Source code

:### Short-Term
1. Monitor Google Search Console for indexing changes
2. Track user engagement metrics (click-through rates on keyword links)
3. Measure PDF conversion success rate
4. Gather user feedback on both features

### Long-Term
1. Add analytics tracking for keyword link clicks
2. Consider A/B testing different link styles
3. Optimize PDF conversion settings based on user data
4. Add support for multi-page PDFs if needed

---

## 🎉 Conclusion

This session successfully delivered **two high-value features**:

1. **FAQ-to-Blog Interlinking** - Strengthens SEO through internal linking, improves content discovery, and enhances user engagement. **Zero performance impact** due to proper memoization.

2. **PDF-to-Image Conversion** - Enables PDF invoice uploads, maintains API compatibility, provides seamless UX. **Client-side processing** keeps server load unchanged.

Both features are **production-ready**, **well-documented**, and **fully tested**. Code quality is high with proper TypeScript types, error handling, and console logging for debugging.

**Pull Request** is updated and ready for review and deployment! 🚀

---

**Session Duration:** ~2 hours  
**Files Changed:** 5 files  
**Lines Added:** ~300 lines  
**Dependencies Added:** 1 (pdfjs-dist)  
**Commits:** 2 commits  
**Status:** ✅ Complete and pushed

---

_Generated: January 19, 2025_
··········
== Directions for this task ==
Everything above from the line with "2. Track user" to the line with "2. Consider A/B testing different link styles", both included, must be repeated exactly, and nothing outside that range.

== Problem solution ==
2. Track user engagement metrics (click-through rates on keyword links)
3. Measure PDF conversion success rate
4. Gather user feedback on both features

### Long-Term
1. Add analytics tracking for keyword link clicks
2. Consider A/B testing different link styles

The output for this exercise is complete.